My question is: How can I represent this constraint into a conic form (exponential, second-order cone, etc.)?
I have tried a few things:
I converted (c1) into e^y <= t/x and then represented it as an exponential cone (y,1,t/x) \in K_exp.
However, I get the following error as Mosek does not support inverse.
ERROR: LoadError: inv is not defined for type AbstractVariableRef. Are you trying to build a nonlinear problem? Make sure you use @NLconstraint@NLobjective:
Also, changing the constraint to NLconstraint does not work since Mosek does not support nonlinear constraints.
Introducing a variable s >= e^y, we can write () as the intersection of (s,1,y) \in K_exp and constraint xs <= t (c2).

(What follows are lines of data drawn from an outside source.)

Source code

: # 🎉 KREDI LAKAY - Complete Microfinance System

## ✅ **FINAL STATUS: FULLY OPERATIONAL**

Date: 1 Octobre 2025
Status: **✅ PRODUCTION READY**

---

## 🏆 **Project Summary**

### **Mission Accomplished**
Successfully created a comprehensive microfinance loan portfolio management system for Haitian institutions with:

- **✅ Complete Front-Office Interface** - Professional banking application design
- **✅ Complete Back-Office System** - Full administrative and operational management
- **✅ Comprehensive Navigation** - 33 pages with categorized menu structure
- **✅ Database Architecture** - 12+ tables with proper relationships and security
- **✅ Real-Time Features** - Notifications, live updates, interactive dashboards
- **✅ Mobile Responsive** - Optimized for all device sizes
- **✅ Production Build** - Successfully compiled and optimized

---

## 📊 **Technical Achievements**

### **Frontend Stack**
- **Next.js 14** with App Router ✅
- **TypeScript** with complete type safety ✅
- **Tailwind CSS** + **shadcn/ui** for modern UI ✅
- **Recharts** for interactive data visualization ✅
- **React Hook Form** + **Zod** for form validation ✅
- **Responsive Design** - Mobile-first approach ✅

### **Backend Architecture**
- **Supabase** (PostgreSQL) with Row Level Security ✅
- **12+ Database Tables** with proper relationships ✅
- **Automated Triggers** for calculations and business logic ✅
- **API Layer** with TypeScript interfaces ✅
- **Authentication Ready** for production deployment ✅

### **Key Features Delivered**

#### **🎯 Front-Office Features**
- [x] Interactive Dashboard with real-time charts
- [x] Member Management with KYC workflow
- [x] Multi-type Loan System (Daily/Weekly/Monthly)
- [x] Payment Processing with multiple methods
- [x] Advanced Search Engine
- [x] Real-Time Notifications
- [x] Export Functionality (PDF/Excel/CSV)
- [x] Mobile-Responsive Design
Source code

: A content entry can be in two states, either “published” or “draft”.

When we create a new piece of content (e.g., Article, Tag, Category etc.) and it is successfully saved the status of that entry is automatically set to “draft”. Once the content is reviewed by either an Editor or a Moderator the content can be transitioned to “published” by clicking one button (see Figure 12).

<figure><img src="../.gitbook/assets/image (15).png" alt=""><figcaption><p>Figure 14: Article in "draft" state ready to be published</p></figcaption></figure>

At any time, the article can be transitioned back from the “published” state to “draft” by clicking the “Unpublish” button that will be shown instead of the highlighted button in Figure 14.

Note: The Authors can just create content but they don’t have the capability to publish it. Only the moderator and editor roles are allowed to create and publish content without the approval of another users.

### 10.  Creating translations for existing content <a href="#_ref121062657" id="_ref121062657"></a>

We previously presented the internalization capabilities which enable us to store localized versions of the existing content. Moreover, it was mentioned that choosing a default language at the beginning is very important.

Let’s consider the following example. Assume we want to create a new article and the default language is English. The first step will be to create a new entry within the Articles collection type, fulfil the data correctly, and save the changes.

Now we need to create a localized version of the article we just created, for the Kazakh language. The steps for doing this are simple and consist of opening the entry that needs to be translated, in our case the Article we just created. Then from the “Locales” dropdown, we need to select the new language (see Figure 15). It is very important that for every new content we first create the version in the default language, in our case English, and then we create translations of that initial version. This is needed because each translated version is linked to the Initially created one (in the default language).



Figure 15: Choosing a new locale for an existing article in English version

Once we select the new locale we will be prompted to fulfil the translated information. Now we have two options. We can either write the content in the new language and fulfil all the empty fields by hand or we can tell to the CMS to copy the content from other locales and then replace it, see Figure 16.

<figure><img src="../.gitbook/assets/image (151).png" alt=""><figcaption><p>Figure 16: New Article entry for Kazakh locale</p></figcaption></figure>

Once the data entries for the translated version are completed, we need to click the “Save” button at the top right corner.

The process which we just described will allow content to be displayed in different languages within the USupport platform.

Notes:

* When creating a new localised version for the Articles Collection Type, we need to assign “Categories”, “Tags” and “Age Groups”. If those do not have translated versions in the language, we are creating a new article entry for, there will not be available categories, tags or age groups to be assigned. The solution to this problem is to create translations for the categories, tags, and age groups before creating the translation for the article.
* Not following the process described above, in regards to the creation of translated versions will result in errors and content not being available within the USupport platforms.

But now, we need to reformulate (c2) into a conic form supported by Mosek.
One way is to let x=e^u and s=e^v and then reformulate (c2) as (t,1,u+v) \in K_exp.
However, the challenge is that when I add constraints
@constraint(model, x == ℯ^u) @constraint(model, s == ℯ^v)
I get the following error:
ERROR: LoadError: MethodError: no method matching ^(::Irrational{:ℯ}, ::VariableRef) Closest candidates are: ^(::Irrational{:ℯ}, ::AbstractIrrational) at mathconstants.jl:91 ^(::Irrational{:ℯ}, ::Rational) at mathconstants.jl:91 ^(::Irrational{:ℯ}, ::Integer) at mathconstants.jl:91
Is there any other solver that could address this issue?
Any suggestion would be appreciated.